Os dois abraçaram-se sorrindo. A viagem estava começando num clima de muita alegria.
─ González veio juntar-se ao grupo e avisar que havia automatizado o barco, agora navegava controlado pelo sistema automático de última geração que permitia a ausência do capitão na sala de comando.
─ Veja que maravilha a nova tecnologia, viajamos com toda segurança. Há alguns séculos os navios navegavam por estes mares guiados pelas estrelas e instrumentos rudimentares. Os espanhóis e portugueses, entre outros eram grandes navegadores, disse Garcia.
─ Nós, brasileiros devemos muito aos portugueses, pois com muita sabedoria e coragem desbravaram um imenso território formando o Brasil e, parabéns a nós também que o conservamos, embora tenhamos doado uma grande área de terra para os ingleses; a Guiana que outrora era nosso território. Nunca deveríamos ter cedido parte do nosso Brasil, poderíamos  ter tido mais cautela especialmente com os colonizadores ingleses, sempre ávidos pela terra dos outros, além das suas fronteiras, mas  mesmo assim possuímos um Brasil continental.
Marina se adiantou, dizendo:
─ Não podemos nos esquecer dos corsários e piratas que por aqui passaram. Bons ou maus eles fizeram história e enriqueceram muitos reinados da Europa do século XV ao XVIII. Existem histórias de piratas honestos, incompreendidos pela sociedade daquela época. No entanto, a grande maioria era formada por  homens rudes e perversos.
─ Não acredito em honestidade de pirata, mas nada é impossível, quem sabe, nós possamos encontrar algum que venha nos mostrar um tesouro escondido nesse imenso mar, disse Vitor.

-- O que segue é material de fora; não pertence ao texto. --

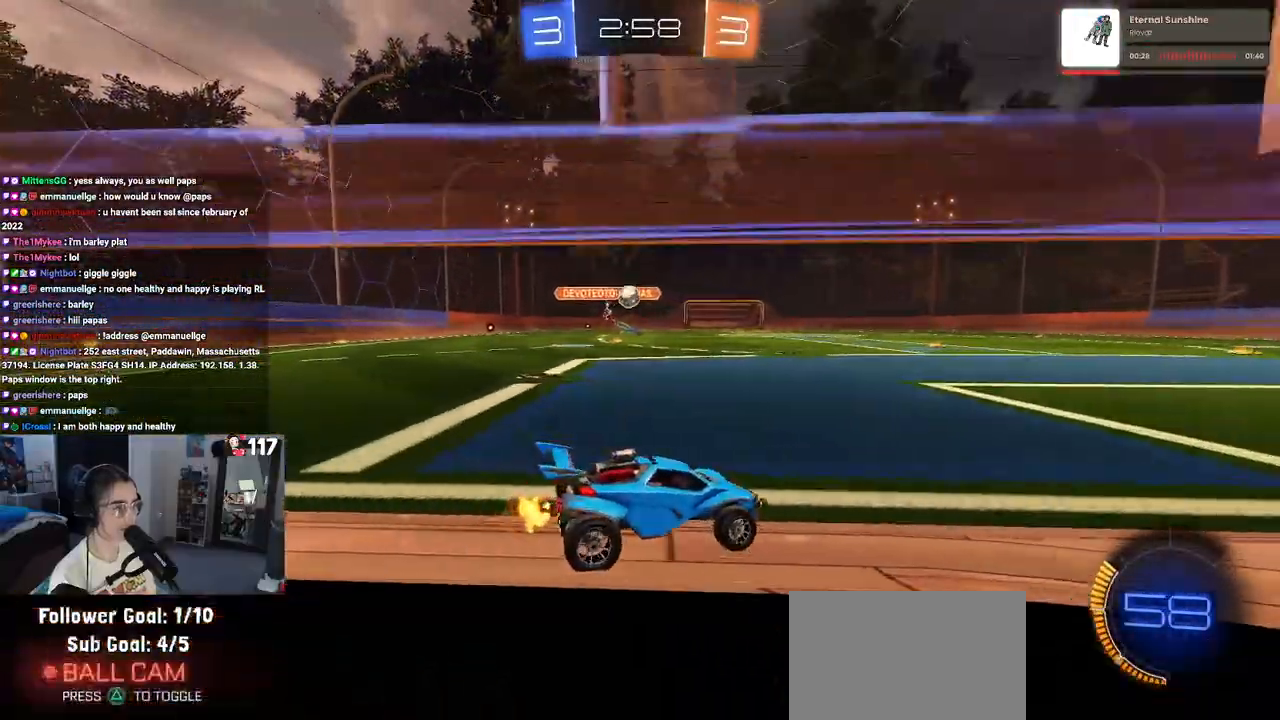
{"buttons": ["CROSS", "L2", "R2"], "left_stick": "down-left", "right_stick": "center", "events": [[283, "R2", "up"], [300, "L2", "down"], [300, "left_stick", "left"], [367, "left_stick", "down-left"], [417, "CROSS", "down"], [433, "R2", "down"]]}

─ Massumi convidou os passageiros para o jantar, e dirigindo-se a Vitor, comentou:
─  Lagosta ao molho de camarão acompanhado com vinho italiano. Lembro-me que esse era o prato predileto do escritor Ernest Hemingway, grande admirador do mar caribenho.
─  Como você sabe disso?
─  Algumas pessoas conhecem seus hábitos em Havana, Califórnia, ou em outros lugares por onde ele passou especialmente na Espanha.
─ Foi um excelente escritor e consagrou-se com a obra, “o velho e o mar”.
Àquela noite parecia bem interessante, especialmente para as mulheres que estavam  alegres e falantes,  Laura queria saber se realmente as sereias existiam e perguntou ao Massumi:
─   Elas existem ou estão apenas em nossa imaginação?
─  Elas são parte dos encantos do mar e filhas de Iemanjá, a rainha do mar. Já foram vistas por muitos navegantes que contam histórias de homens encantados por sereias.  Muitas mulheres pedem a Iemanjá que devolva seus homens que as sereias levaram. Elas até fazem oferendas à rainha do mar na esperança de os receberem de volta. Existem tristes canções que em forma de poesias relatam esses acontecimentos expressando dor e sofrimento, mas também esperança daquelas mulheres que sonham com a volta de seus homens que Iemanjá levou para as profundezas encantadas do mar.

Muitas mulheres que tiveram seus homens encantados e tragados pelo oceano nas noites de mar agitado choram em tristes lamentos ao enxergarem seus maridos passeando sobre as ondas, acompanhados por lindas sereias. As sereias pensam que todos os homens lhes pertencem e assim têm muitos deles em suas companhias, especialmente os mais formosos. As sereias trazem encanto, beleza e alegria, mas em algumas aparições, levam dor e sofrimento, para quem nelas acredita. Elas existem, sim, pelo menos em nossos sonhos embalados pelos mistérios e segredos do mar. Quem tem forte ligação com o mar pode penetrar na mesma frequência e em suas águas mergulhar nos seus encantos, concluiu Massumi.